Los juegos, las apuestas, y todas las oportunidades que se conseguían en las noches porteñas fueron suficientes para que él se diera cuenta de que me encontraba recorriendo un camino peligroso.
Empezamos a jugar al ajedrez y a hablar un poco más. Era imposible ganarle, con los caballos era un asesino, con los peones era un dolor de cabeza, y además le gustaba ganar a lo grande, humillando a su oponente.
Pero yo estaba acostumbrado a no rendirme nunca, y al final llegó el día en que le gané al mejor jugador de ajedrez que conocí en la historia. De más está decir que esto tampoco fue suficiente para para que me felicitara.
ya estaba grande y cada vez me importaba menos la opinión del resto del mundo. Me volví algo ermitaño, y cada vez que alguien se acercaba me resultaba aburrido. No podía compartir mis ideas, mis alegrías o mis tristezas. Ya estaba acostumbrado a la soledad. Algunas mujeres fueron suficientes para darme cuenta de que el amor es un mito. Esto también fue muy divertido. Para él, ninguna mujer que se metiera en mi lecho era digna de mí, o eran muy rubias, o muy morochas, o muy viejas, flacas, o encontraba cualquier defecto.
No me quedó más alternativa que dejar de escucharlo, y de esperar una relación normal de padre e hijo.
intenté vivir mi vida.
Me puse a pensar en el ejemplo que tenía de hombre: era exigente, desinteresado, censuraba, no apoyaba, no usaba su inteligencia, era como el caballo de espadas invertido, tenía complejo de Edipo y encima era mujeriego, infiel y sus vicios eran el sexo, el café, y el cigarrillo, y el que pintaba cuadros, ya no existía más, mi héroe había dejado de existir.
Llegué a la conclusión de que la mejor opción era ser lo más opuesto a él que pudiera conseguir.

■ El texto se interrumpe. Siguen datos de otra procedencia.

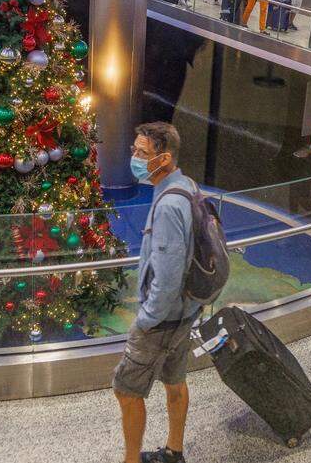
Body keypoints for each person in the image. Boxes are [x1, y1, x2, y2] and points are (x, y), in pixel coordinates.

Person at [113, 122, 201, 463]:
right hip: (186, 311)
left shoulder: (167, 206)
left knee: (126, 390)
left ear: (163, 159)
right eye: (134, 150)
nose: (134, 158)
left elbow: (167, 276)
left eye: (142, 153)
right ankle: (174, 451)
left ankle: (131, 460)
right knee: (174, 380)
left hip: (162, 320)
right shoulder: (186, 186)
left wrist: (146, 320)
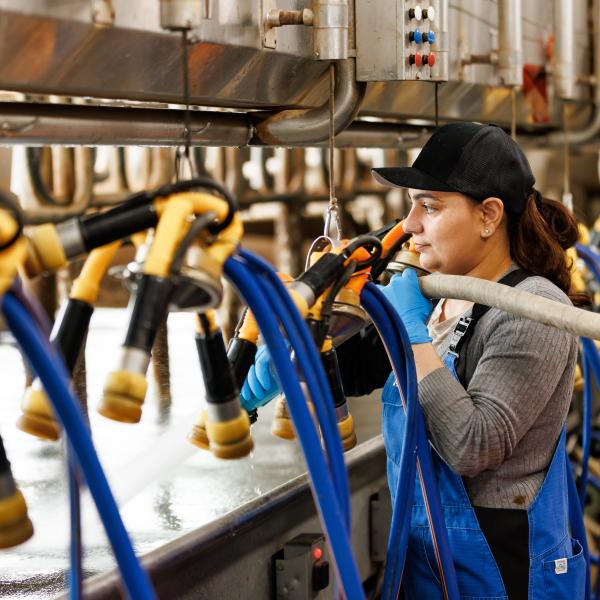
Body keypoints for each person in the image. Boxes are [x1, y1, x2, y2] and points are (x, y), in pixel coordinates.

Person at [241, 122, 588, 599]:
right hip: (428, 560)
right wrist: (291, 358)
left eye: (430, 206)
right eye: (411, 205)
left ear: (489, 215)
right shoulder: (438, 298)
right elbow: (361, 370)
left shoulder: (534, 309)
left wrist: (410, 330)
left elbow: (472, 445)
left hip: (504, 574)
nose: (409, 226)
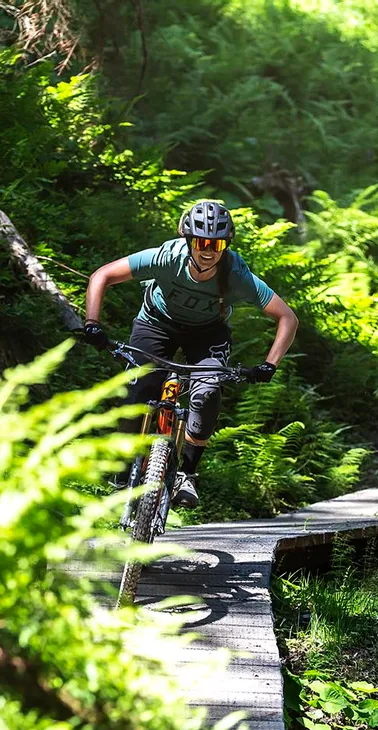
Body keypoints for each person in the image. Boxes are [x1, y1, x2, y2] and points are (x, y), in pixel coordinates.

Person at [83, 199, 298, 508]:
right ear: (188, 239)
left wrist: (269, 364)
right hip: (156, 324)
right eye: (201, 241)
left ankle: (187, 474)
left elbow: (287, 317)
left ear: (226, 244)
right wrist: (92, 323)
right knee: (139, 389)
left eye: (217, 243)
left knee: (208, 392)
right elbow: (102, 275)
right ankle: (122, 469)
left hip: (207, 332)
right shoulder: (166, 257)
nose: (208, 249)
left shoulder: (235, 273)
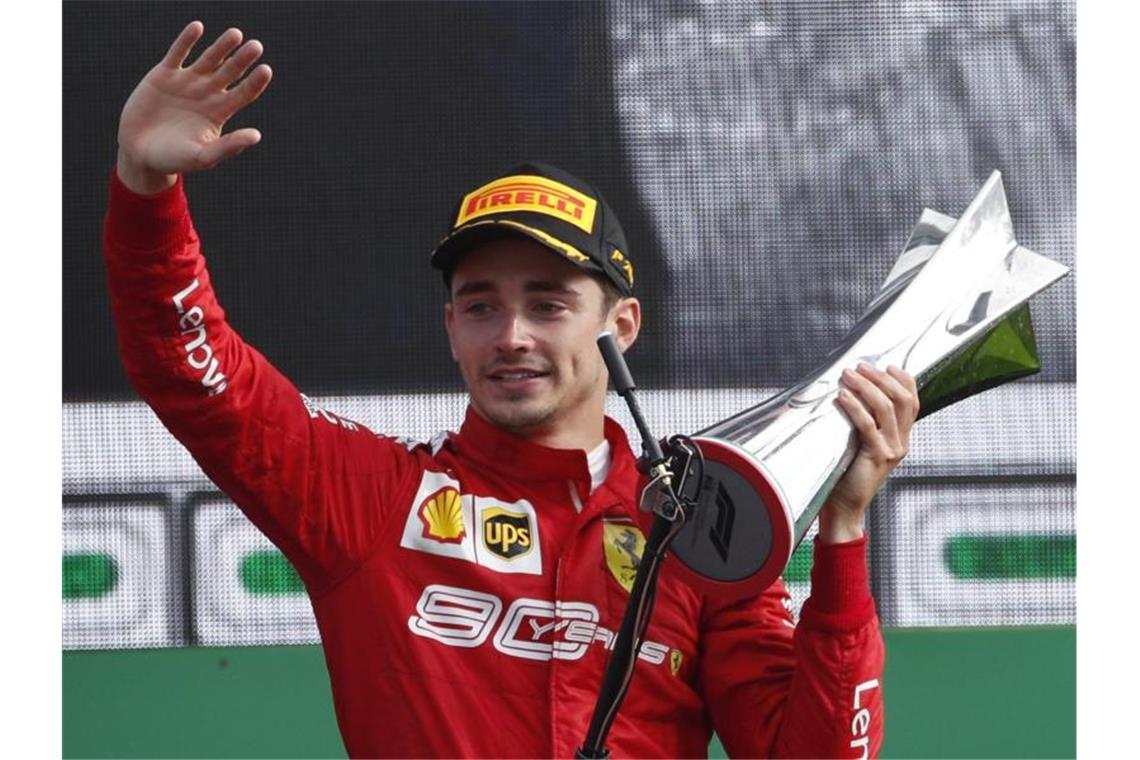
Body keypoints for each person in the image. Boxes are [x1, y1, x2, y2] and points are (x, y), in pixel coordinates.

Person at [105, 21, 919, 759]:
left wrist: (842, 532)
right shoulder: (371, 500)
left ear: (624, 325)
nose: (512, 335)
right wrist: (148, 193)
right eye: (481, 306)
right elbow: (195, 373)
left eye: (549, 304)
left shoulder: (693, 528)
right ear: (450, 331)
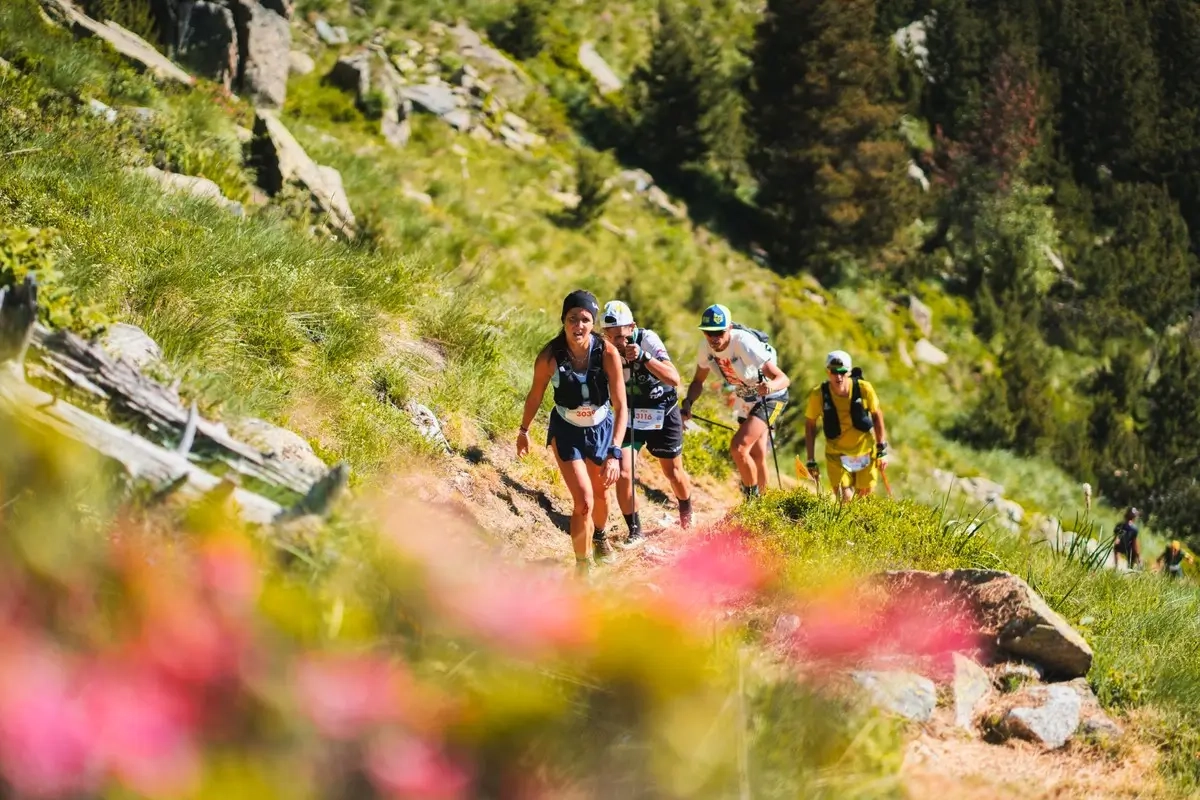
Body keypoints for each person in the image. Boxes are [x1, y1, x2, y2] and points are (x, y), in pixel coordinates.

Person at [517, 290, 628, 575]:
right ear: (563, 320)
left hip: (601, 429)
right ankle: (583, 567)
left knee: (601, 495)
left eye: (585, 319)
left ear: (593, 323)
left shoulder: (608, 353)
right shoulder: (549, 357)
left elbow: (621, 406)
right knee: (583, 502)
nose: (579, 325)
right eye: (572, 319)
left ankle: (600, 535)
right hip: (567, 432)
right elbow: (535, 395)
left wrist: (615, 452)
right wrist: (524, 430)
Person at [600, 300, 694, 545]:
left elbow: (674, 379)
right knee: (623, 472)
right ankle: (635, 531)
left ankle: (686, 512)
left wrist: (644, 357)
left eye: (621, 336)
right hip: (630, 416)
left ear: (632, 327)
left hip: (663, 412)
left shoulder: (647, 339)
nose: (617, 342)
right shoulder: (604, 349)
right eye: (611, 336)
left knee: (672, 472)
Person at [680, 304, 790, 500]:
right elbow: (698, 381)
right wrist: (688, 402)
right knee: (756, 454)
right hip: (745, 397)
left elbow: (783, 379)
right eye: (709, 332)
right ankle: (765, 503)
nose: (714, 338)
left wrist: (770, 387)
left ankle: (752, 501)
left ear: (729, 328)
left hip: (770, 397)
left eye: (719, 332)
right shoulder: (705, 348)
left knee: (739, 447)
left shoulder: (743, 343)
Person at [803, 351, 888, 503]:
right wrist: (810, 459)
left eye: (842, 372)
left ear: (849, 372)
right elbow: (810, 424)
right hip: (837, 456)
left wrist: (881, 449)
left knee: (864, 501)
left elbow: (877, 415)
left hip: (865, 453)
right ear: (828, 372)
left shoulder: (864, 389)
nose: (838, 376)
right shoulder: (819, 394)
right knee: (845, 499)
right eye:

Intenté ser buena persona, tener una familia, un trabajo y un perro. Me hice adulto. Me olvidé de la vida del rock, de las noches, de los tragos y de mí.
Y entonces él se fue a seguir sus aventuras al infierno. Nunca más iba a poder esperarlo, o sentir el abrazo que me hacía falta, o escucharlo decir que estaba conforme con la mujer que me dio una familia. No iba a decir nunca más que sentía orgullo de su hijo.
No me dio tristeza, me sentí enojado y con mucho rencor, pero al menos tenía a mi familia para sentirme orgulloso yo mismo de mí y de la vida que creí haber elegido.
En las exequias, uno de sus amigos se acercó y me dijo que él siempre hablaba de lo orgulloso que se sentía de mí, y que siempre decía que yo era el mejor hombre que había conocido en su vida.
En mi enojo decidí que yo no me iba a morir sin disfrutar de mis placeres y empecé a hacer lo que más me gustaba: volví a escribir aventuras divertidas, al principio me costó mucho, había perdido la práctica, después mejoré un poco, me dieron algunos premios y tengo un libro mediocre circulando en el mercado literario.
Ahora ya no sé si soy un buen hombre como él me dijo cuando yo era un niño, no sé si soy un buen padre, no sé si hago feliz a mi mujer, y no sé si yo soy feliz. Pero sé que lo que sea que soy, se lo debo a él.
En el cementerio no hay ni una placa que lo identifique, pero en la ciudad hay muchos lugares que llevan su marca.
Nunca se enteró de que, a pesar de todos mis traumas, me convertí en un fanático de mi familia, que tengo un gato y un perro peleando en mi interior, y me convertí en un aprendiz de escritor.
Desde que se fue, nunca más jugué al ajedrez.